(Mc 1, 12-15) CUARESMA es tiempo de conversión, de replantearnos nuestra vida para concedernos un espacio para la libertad. Adocenados en la rutina diaria, nos acostumbramos a lo que no nos llena, ni nos hace bien. Necesitamos parar, acoger la riqueza de nuestros sentimientos y nuestra alma, respirar al ritmo de Dios y decir: Aquí estoy, Señor. Eso basta.

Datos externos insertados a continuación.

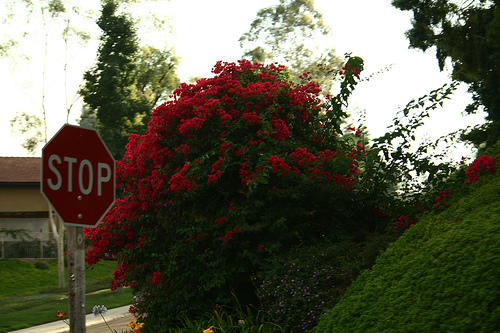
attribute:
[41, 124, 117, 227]
stop sign — red, white, octogonal, eight sided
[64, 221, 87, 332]
post — wooden, grimy, wood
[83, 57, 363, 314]
plant — flowering, purple, small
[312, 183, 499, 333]
hill — steep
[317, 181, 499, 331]
ground cover — green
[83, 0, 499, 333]
plants — green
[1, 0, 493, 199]
sky — clear, white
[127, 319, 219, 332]
flowers — yellow, little, red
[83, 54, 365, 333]
bush — big, red, large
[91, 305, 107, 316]
flower — blue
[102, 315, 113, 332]
stem — long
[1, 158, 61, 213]
roof — brown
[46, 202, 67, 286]
trunk — tall, thin, white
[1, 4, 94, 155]
branches — thin, long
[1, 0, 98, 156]
tree — tall, slender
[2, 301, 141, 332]
sidewalk — white, little, paved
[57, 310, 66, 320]
flower — red, yellow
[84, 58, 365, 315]
flowers — red, tiny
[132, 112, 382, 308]
leaves — green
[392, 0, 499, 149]
leaves — green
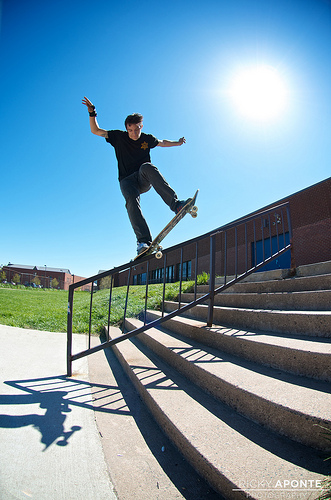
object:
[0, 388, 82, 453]
shadow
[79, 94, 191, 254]
skateboarder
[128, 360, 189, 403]
shadow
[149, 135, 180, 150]
arms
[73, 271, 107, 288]
handrail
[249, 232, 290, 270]
doors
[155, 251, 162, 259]
wheel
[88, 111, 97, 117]
watch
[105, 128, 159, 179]
shirt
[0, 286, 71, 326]
field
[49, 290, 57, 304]
grass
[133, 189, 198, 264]
skateboard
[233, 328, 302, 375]
stairs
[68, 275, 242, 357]
railing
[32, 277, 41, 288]
tree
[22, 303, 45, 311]
green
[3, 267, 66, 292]
distance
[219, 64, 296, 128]
sun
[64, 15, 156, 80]
sky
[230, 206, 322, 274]
building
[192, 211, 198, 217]
tires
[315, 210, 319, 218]
brick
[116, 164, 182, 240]
jeans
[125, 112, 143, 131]
hair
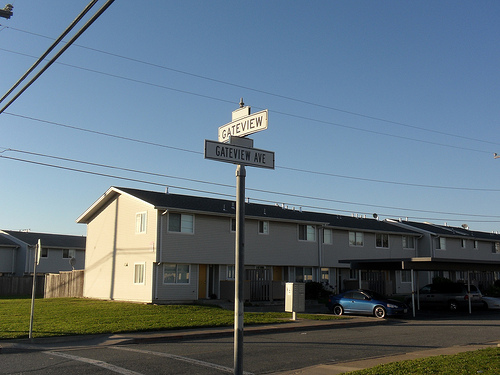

Concédete un espacio y un tiempo de libertad: un rato de oración personal en la iglesia o un paseo en soledad, y pregúntate si tienes que seguir haciendo las cosas y sintiendo la vida como hasta ahora lo estás haciendo; pregúntate si lo que haces responde a lo que quieres, o a las concesiones que has hecho a tu propio pecado o al pecado de los demás; mira qué te está quitando la paz, qué te está llevando al rencor, cuándo de cobardía disimulada hay en tu vida.
Ceniza y desierto son los dos símbolos con los que se inicia la Cuaresma. Una ceniza que se nos impone en la frente y un desierto al que acompañamos a Jesús en el primer domingo. Ceniza y desierto son realidades marcadas por la ausencia de vida, por la negación; nada crece en ellos, nada en ellos puede subsistir. Y cuando afrontamos la nada en lo que somos, cuando dejamos que nuestras “negaciones” muestren el poder cotidiano que tienen en nosotros, y gritamos a quien puede salvarnos, Jesús se nos manifiesta como el agua que da vida al desierto calcinado por nuestro egoísmo.